La Place d’Annie Ernaux, mis en scène par Hugo Roux
La Place est un des romans clefs dans l’écriture d’Annie Ernaux. Sorti en 1983, l’auteure y évoque la modeste ascension sociale de ses parents et débute alors son processus autobiographique. La mise en scène d’Hugo Roux est simple et équilibrée, l’interprétation de Lauriane Mitchell est juste.
Trouver sa place
« J’ai glissé dans cette moitié du monde pour laquelle l’autre est un décor » écrit Annie Ernaux pour décrire son transfuge de classe. Celle qui a une famille « modeste » ne sait plus dans quel monde elle appartient vraiment. Est-ce celui de son père, qui ne veut pas entendre parler de livres, n’a jamais mis les pieds dans un musée et peine à orthographier ses mots ? Est-ce celui de ses camarades de SciencePo, fils et filles d’une bourgeoisie lettrée, bien loin des préoccupations du quotidien des familles ouvrières. Avec son père, elle ressent ce qu’elle appelle « une distance de classe, comme un amour séparé« .

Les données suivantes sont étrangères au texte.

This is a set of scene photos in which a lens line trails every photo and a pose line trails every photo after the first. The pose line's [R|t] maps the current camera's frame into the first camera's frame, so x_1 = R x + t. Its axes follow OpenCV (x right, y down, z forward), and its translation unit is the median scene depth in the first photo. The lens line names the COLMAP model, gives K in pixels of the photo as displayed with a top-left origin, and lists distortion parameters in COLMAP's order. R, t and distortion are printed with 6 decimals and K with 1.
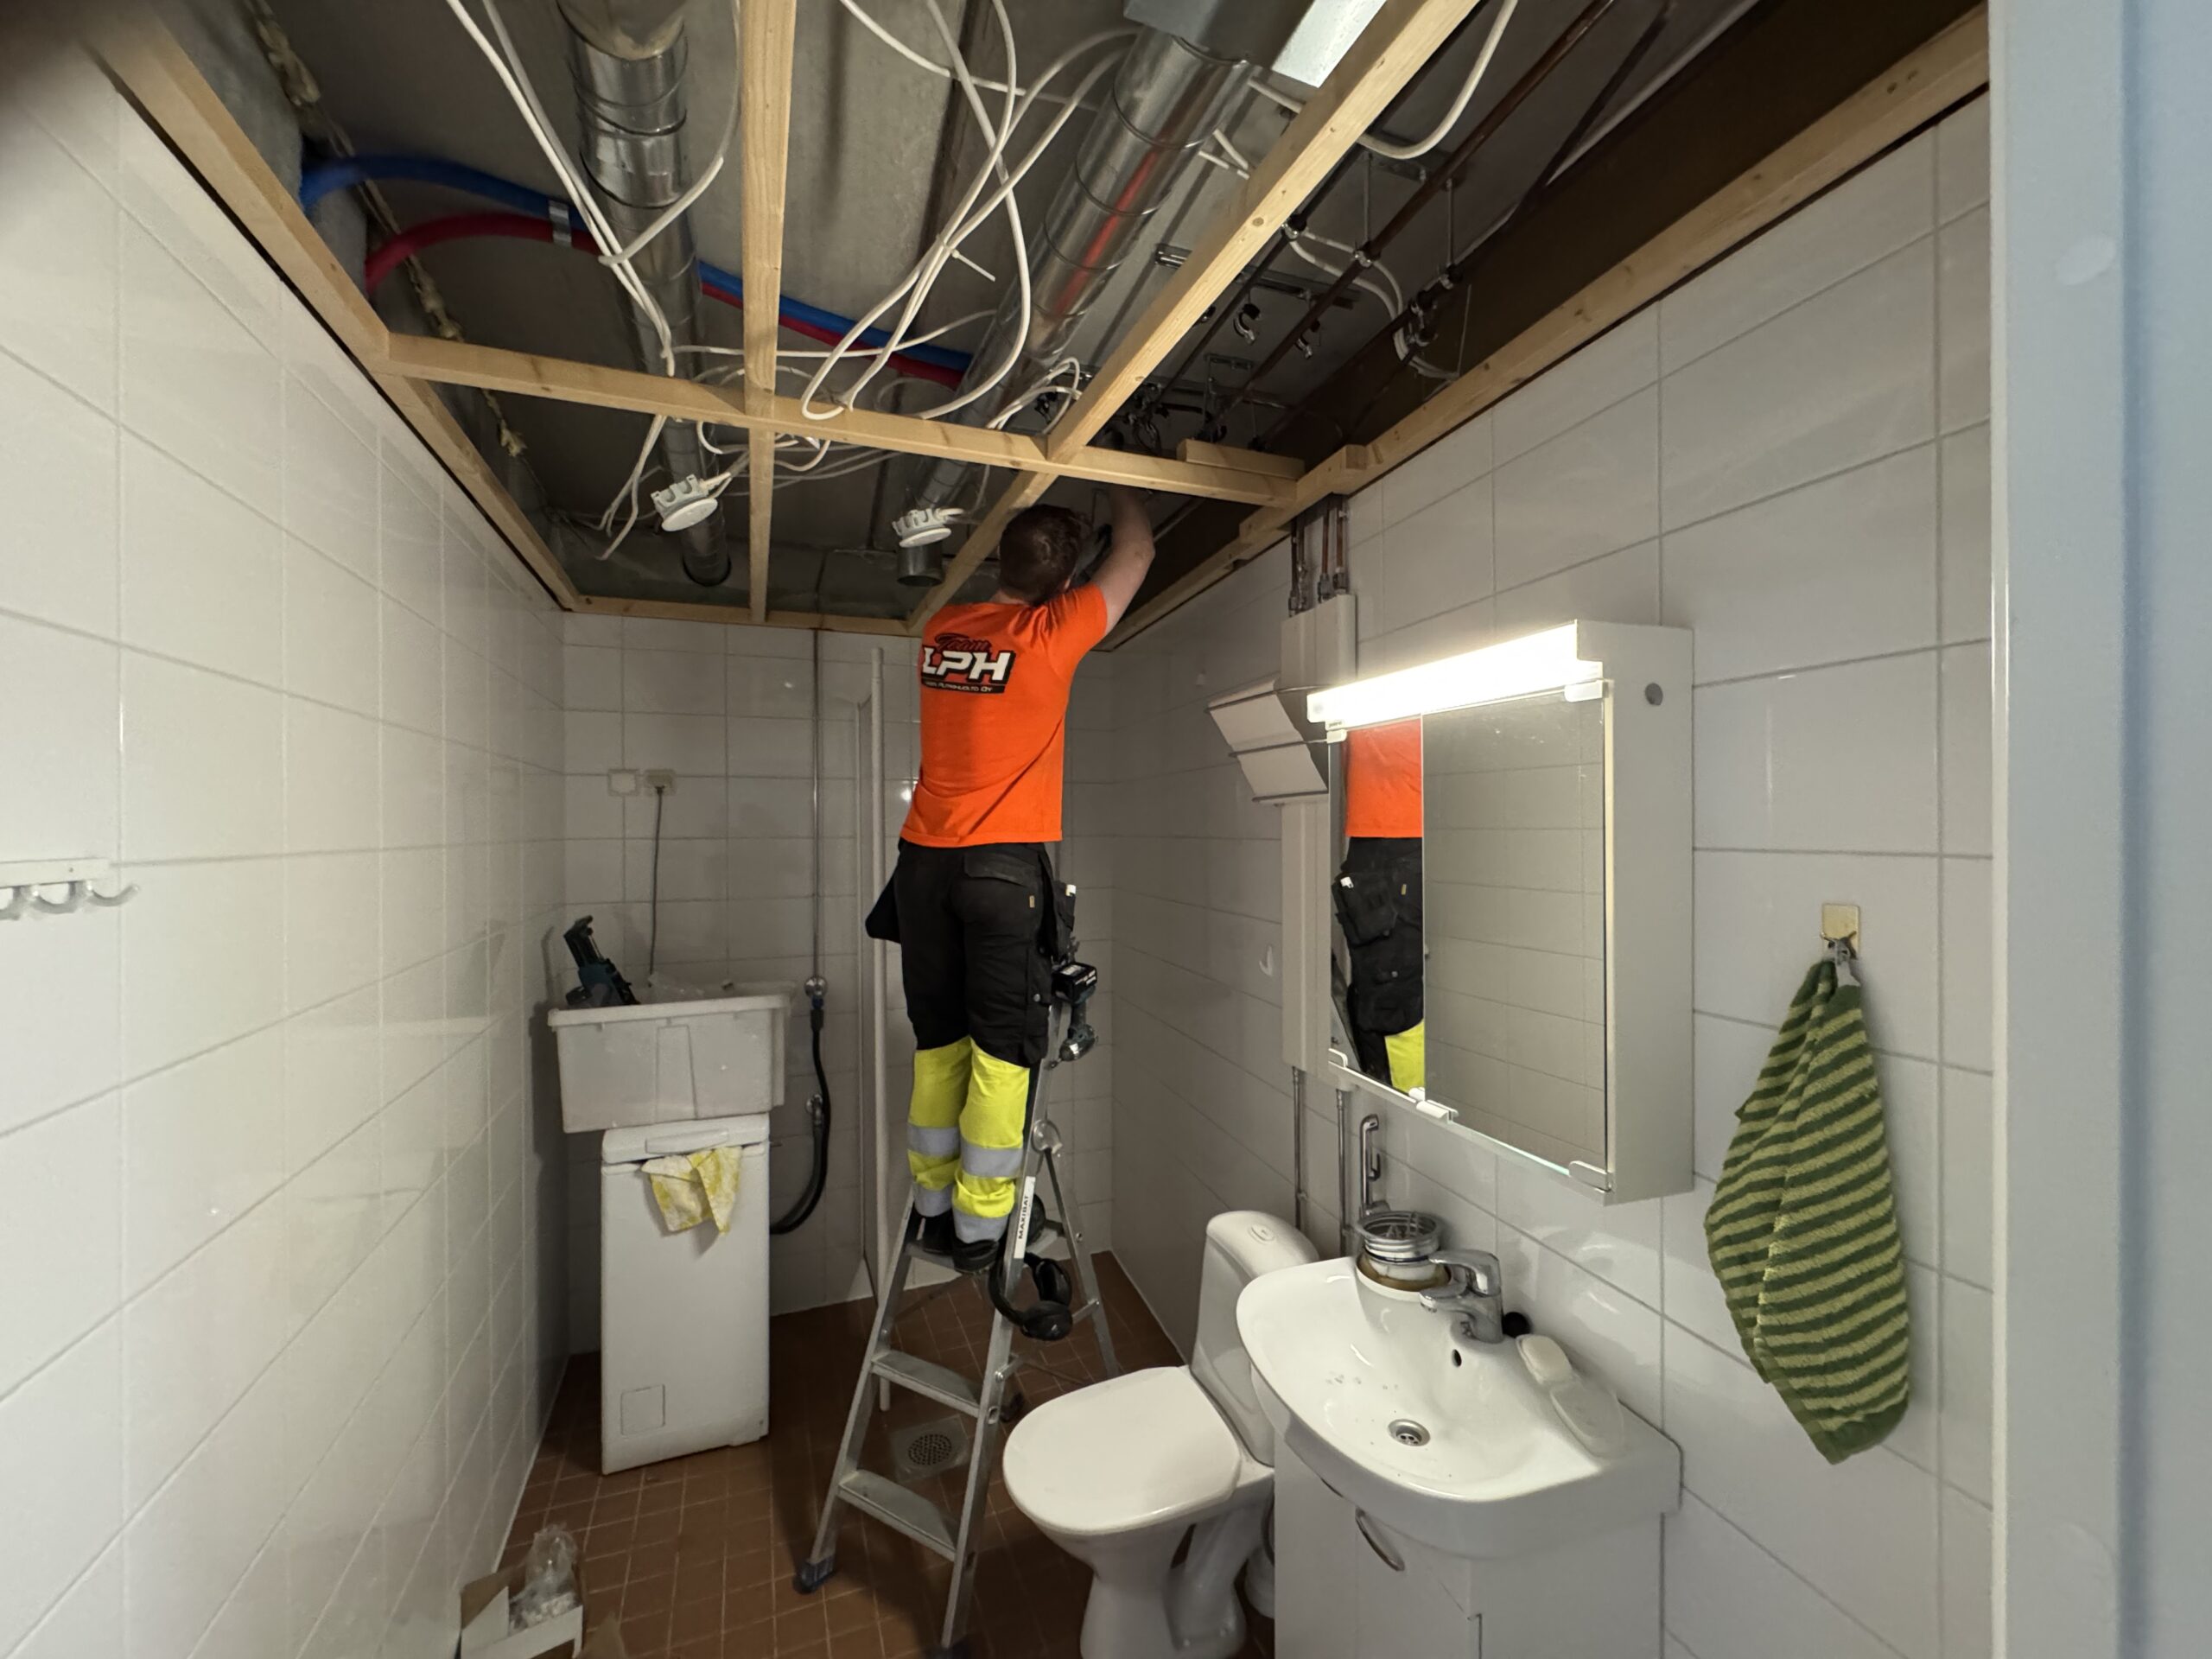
lens RADIAL K [[884.4, 0, 1106.0], [0, 884.4, 829.5], [0, 0, 1]] dist [-0.001497, -0.000315]
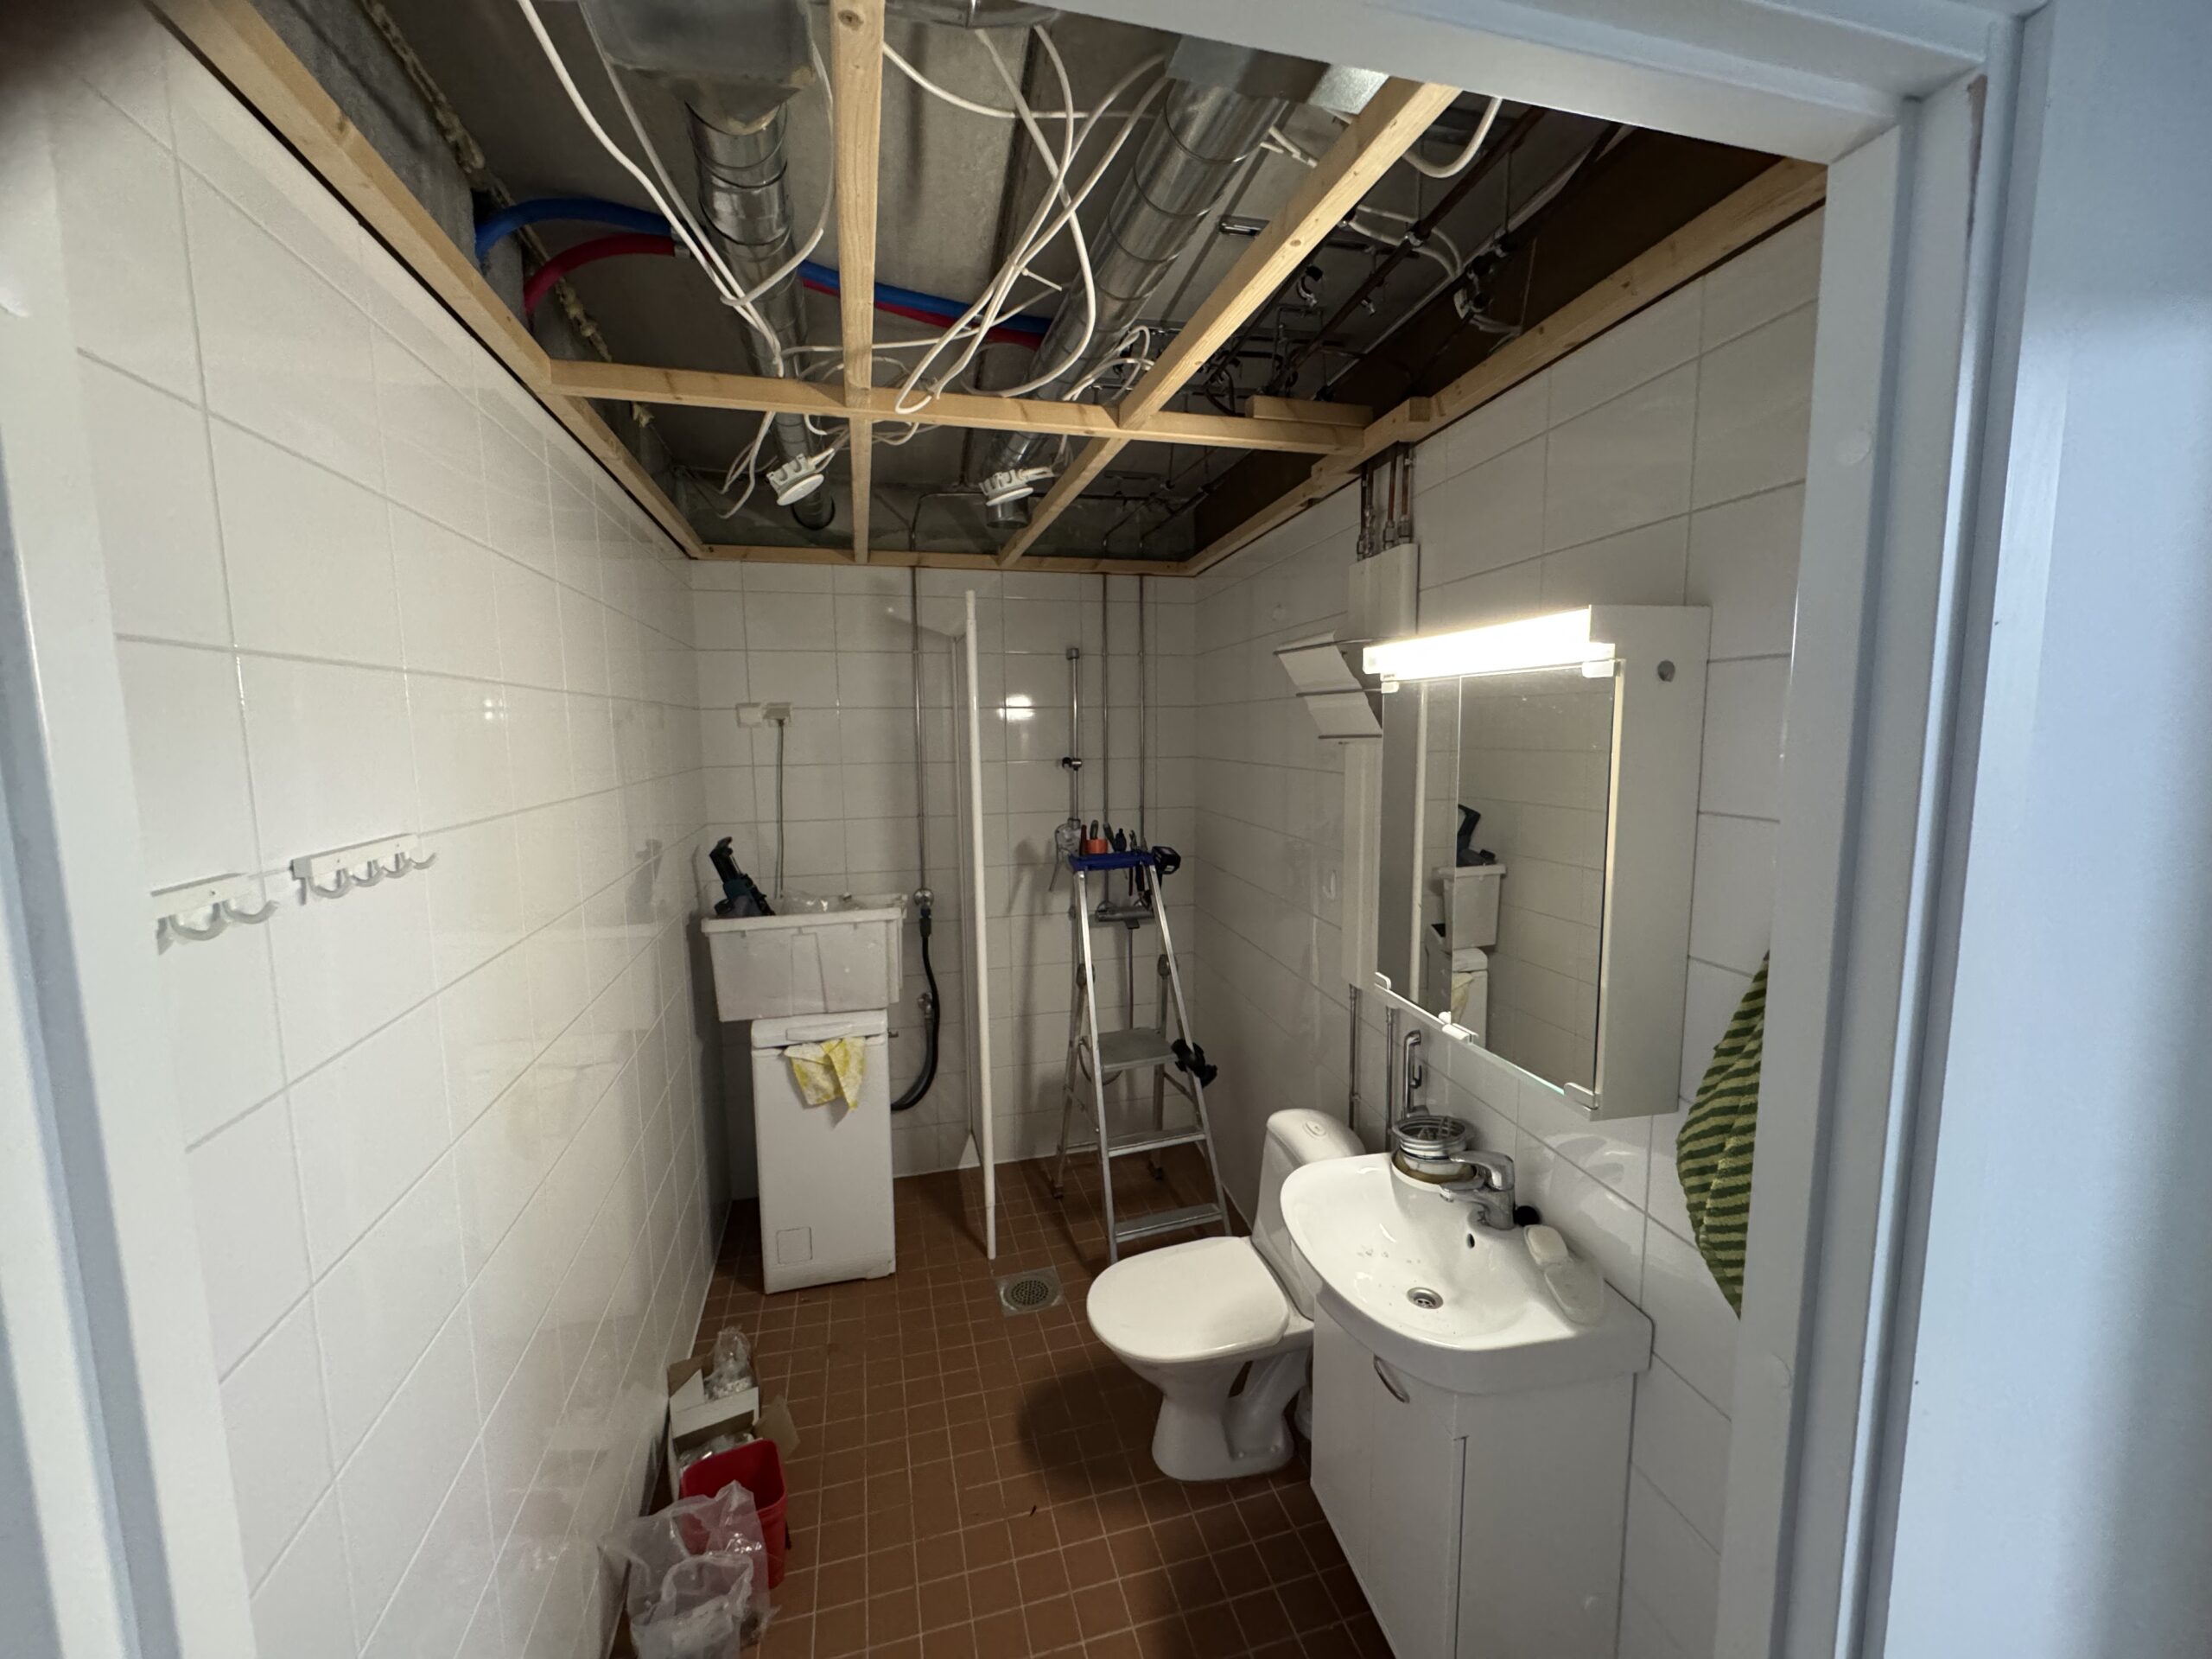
lens RADIAL K [[884.4, 0, 1106.0], [0, 884.4, 829.5], [0, 0, 1]] dist [-0.001497, -0.000315]
pose [[0.993845, 0.006362, -0.110599, 0.040081], [0.006215, 0.993575, 0.113005, -0.058668], [0.110607, -0.112997, 0.987420, -0.112049]]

Il ne comprend pas qu’elle ne travaille pas à 17 ans dans son épicerie ou son café. Elle n’entend pas que que seule lecture soit Paris-Normandie tandis qu’elle dévore Marcel Proust. Le texte décrit avec finesse et réalisme la rupture entre deux mondes que tout oppose, au gré d’une relation père-fille qui risque d’être entachée par la honte sociale. Le père a peur de passer pour un riche, la fille redoute le jugement sur le monde trop simple qui l’a vu grandir. Difficile pour l’un et pour l’autre de trouver sa place.
Une esthétique du rien
La mise en scène d’Hugo Roux est simple : une comédienne (la prodigieuse Laurianne Mitchel) interprète le texte sans fioritures, jonglant avec les personnages au milieu d’un tas de valises. Le metteur en scène, attaché à la décentralisation du théâtre, a souhaité pouvoir le jouer dans des cafés ou dans de EHPAD. Le décor minimaliste dégage « une esthétique du rien » laissant toute sa place au texte (qui n’avait pas été écrit pour être joué sur une scène de théâtre).
Dans ces bagages et au fil du texte, des objets font remonter les souvenirs du passé. Ils évoquent peut-être le bagage familial que l’on emporte avec soi. Chaque objet est imprégné d’une histoire que Lauriane Mitchell nous raconte sans dénaturer le texte d’Annie Ernaux. Du papier journal, une vieille boite de photo, un article dans le portefeuille du père… Celui qui annonce l’admission de sa fille à son concours. Il y a un sentiment qui dépasse toutes classes sociales : la fierté d’un père.
C’est un texte fort et fondateur de l’écriture d’Annie Ernaux, mis en scène et interprété avec beaucoup de délicatesse.